I picked up my new Ruger LCP .380 a couple of hours ago. It was made on 2-26-08 and the serial number is 370-015XX. As far as I can tell, it is one of the first, if not the first one sold here in the Phoenix area. I called all the major gun shops in the Phoenix area this morning. Caswells, in Mesa, was the only place that had gotten one in, and they just recieved it late yesterday afternoon.

I was shopping for a small pocket CCW pistol to carry during the hot 110* days of summer here. The 9mm Kel-Tec PF9 and Kahr PM9 where on my short list along with the LCP, but the LCP won out because of it's size and weight. I would much rather of had a 9mm pocket pistol from Ruger had they made one. Maybe down the road they'll come out with one, we'll see.

I know for some folks, looks don't mean anything, but I will say the workmanship on the LCP looks to be much better than the P3AT. There are no rough edges or seams that needed to be filed or sanded down as with some other brands I've read about.

I haven't had a chance to shoot the little LCP yet. I still have to strip it and get out all the factory grease. A range report will come this weekend.

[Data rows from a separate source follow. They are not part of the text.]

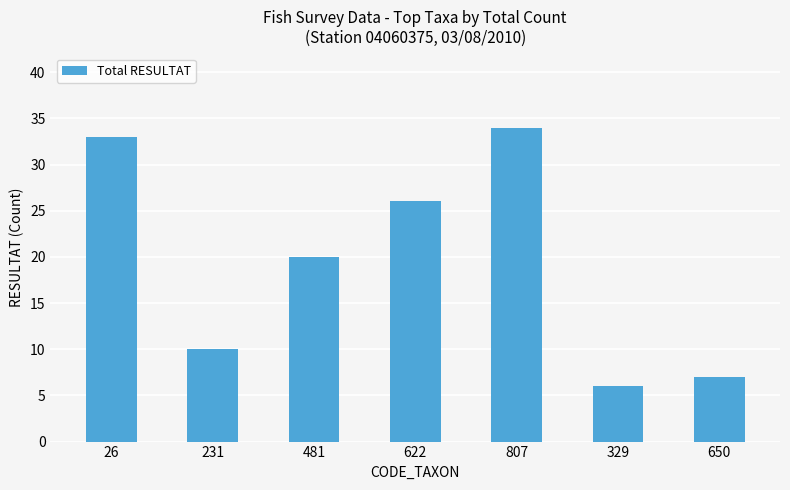

Count the number of categories in the chart.

7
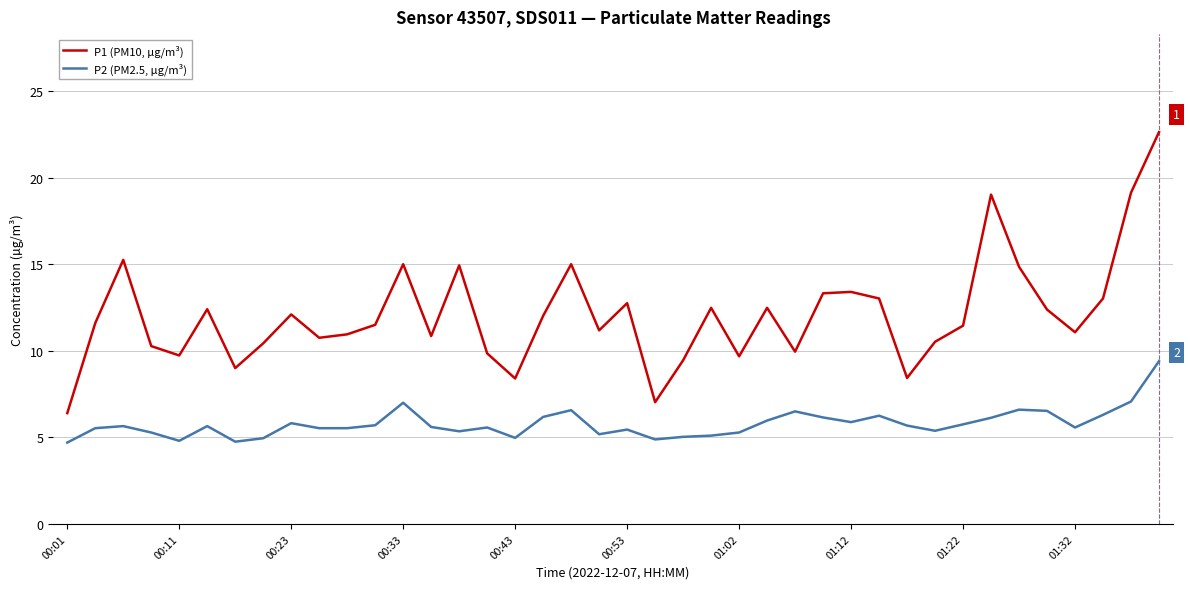

List the series in order of their overall mean, lowest first.

P2 (PM2.5, µg/m³), P1 (PM10, µg/m³)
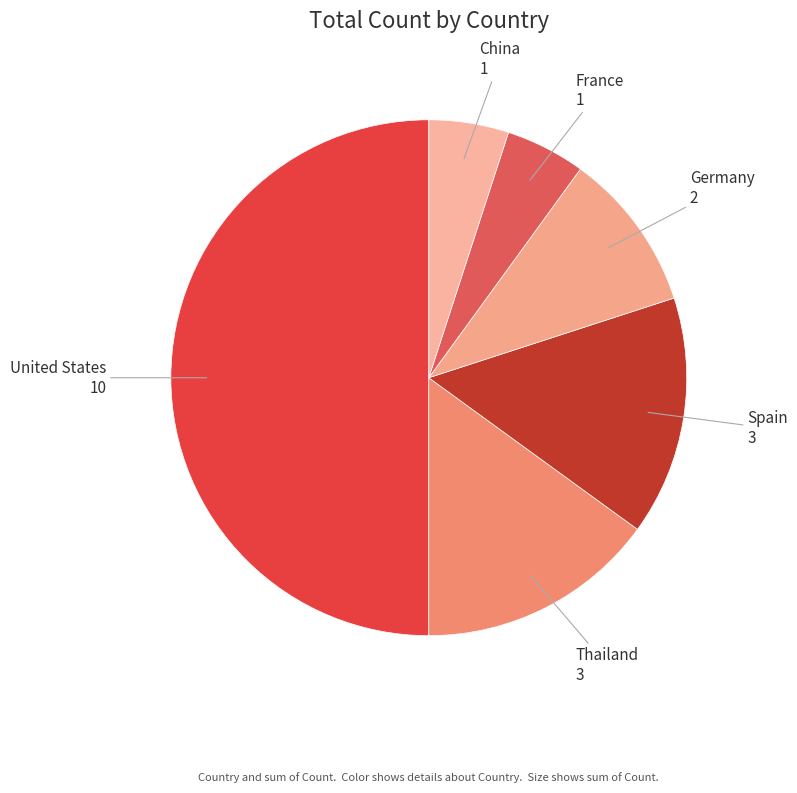

The Spain slice represents 1% of the pie. True or false?

False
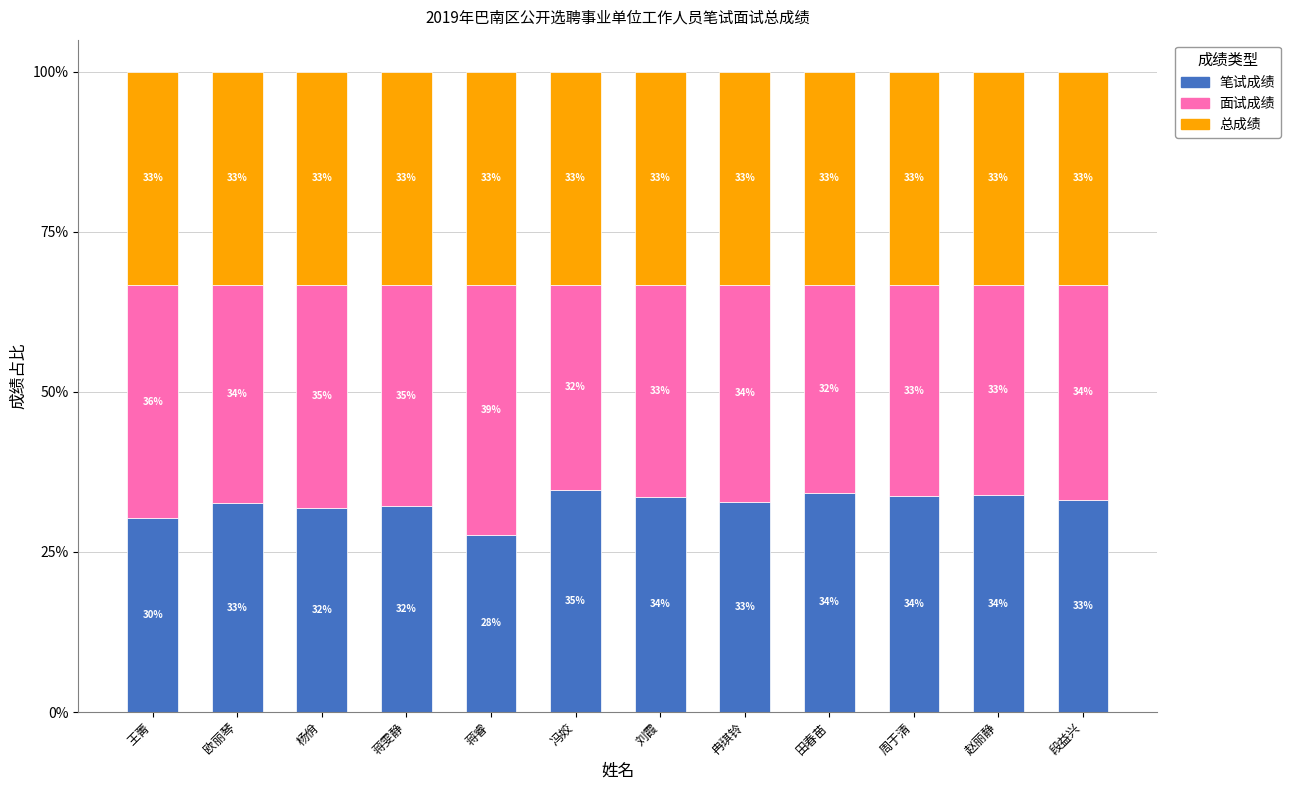

What is the maximum value for 笔试成绩?

34.7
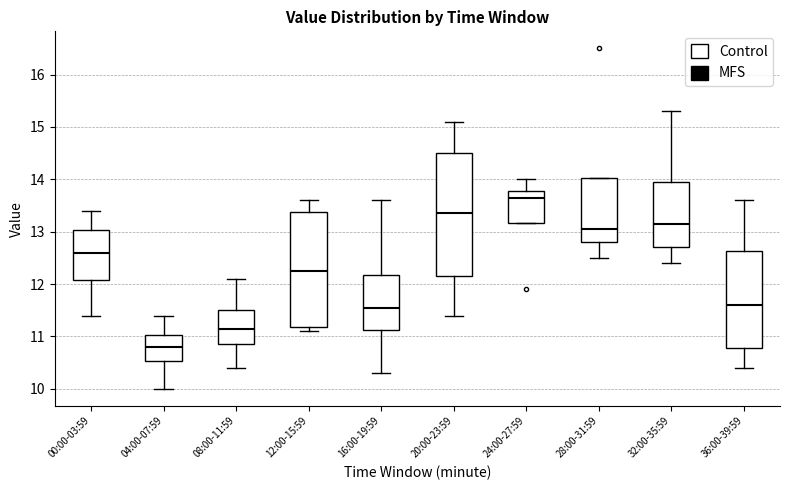

Reading left to right, read every box against the y-axis: the position of its median line, the range the box covers, and the ends of its whiskers. The values are not printed on the chart, so give them approximately, as read against the axis.

00:00-03:59: median 12.6, box 12.1 to 13.0, whiskers 11.4 to 13.4
04:00-07:59: median 10.8, box 10.5 to 11.0, whiskers 10.0 to 11.4
08:00-11:59: median 11.2, box 10.9 to 11.5, whiskers 10.4 to 12.1
12:00-15:59: median 12.3, box 11.2 to 13.4, whiskers 11.1 to 13.6
16:00-19:59: median 11.6, box 11.1 to 12.2, whiskers 10.3 to 13.6
20:00-23:59: median 13.4, box 12.2 to 14.5, whiskers 11.4 to 15.1
24:00-27:59: median 13.7, box 13.2 to 13.8, whiskers 13.2 to 14.0
28:00-31:59: median 13.1, box 12.8 to 14.0, whiskers 12.5 to 14.0
32:00-35:59: median 13.2, box 12.7 to 14.0, whiskers 12.4 to 15.3
36:00-39:59: median 11.6, box 10.8 to 12.6, whiskers 10.4 to 13.6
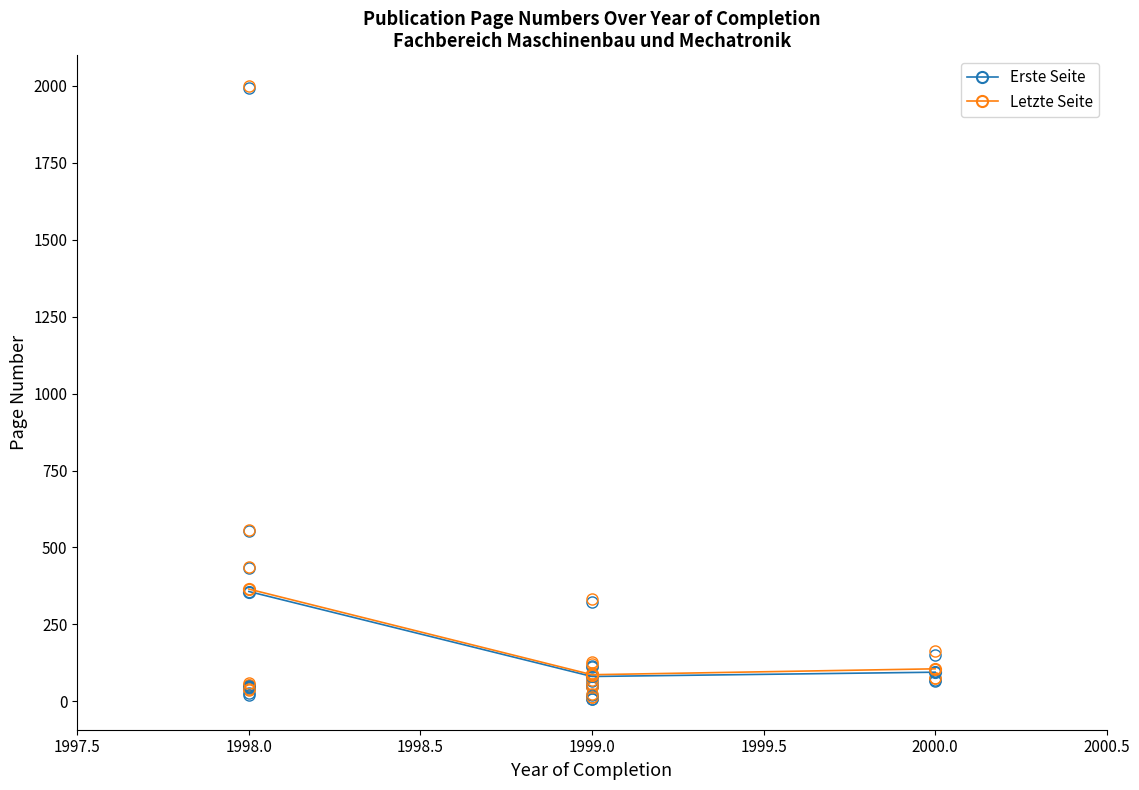

Which label corresponds to the largest value in the chart?

1998.0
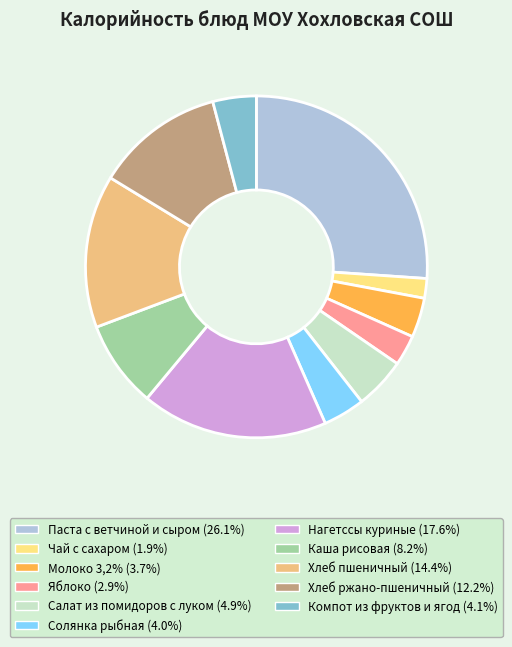

Between Солянка рыбная and Хлеб ржано-пшеничный, which is larger?

Хлеб ржано-пшеничный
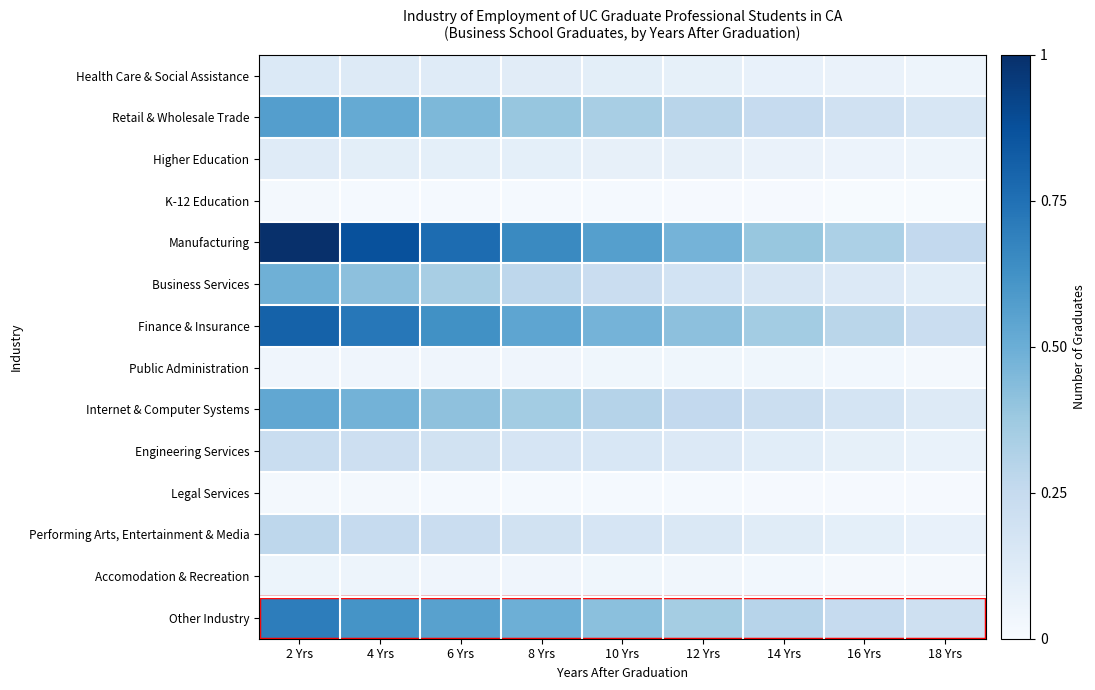

Which series has the largest total across all categories?

Manufacturing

Here is a pic of my new LCP along with my SR9 for size comparison....


----------



## astrogus (Sep 16, 2007)

Nice lookin pair, I'm curious to hear how it shoots. It is a cool lookin little gun.


----------



## Blkhawk73 (Sep 2, 2006)

Mine was supposed to have been here already. Gotta get ahold of the dealer to see why it isn't/


----------



## Baldy (Jun 21, 2006)

Good looking pair there Mr AZ. Standinging by for range report. :smt023


----------



## Black Metal (Jan 16, 2008)

I decided to buy one when I get my tax refund, shouldn't be long now. I really want to hear how it shoots, keep us informed!:smt023


----------



## PanaDP (Jul 20, 2007)

Time to go shoot it and let us know how it goes. Make sure to try some of your intended carry ammunition!:smt023


----------



## falshman70 (Jul 13, 2006)

Got one on order. There's a clip at Michael Bane's blog showing he and Wiley Clapp shooting the LCP. Looks good - I can't wait until mine comes.


----------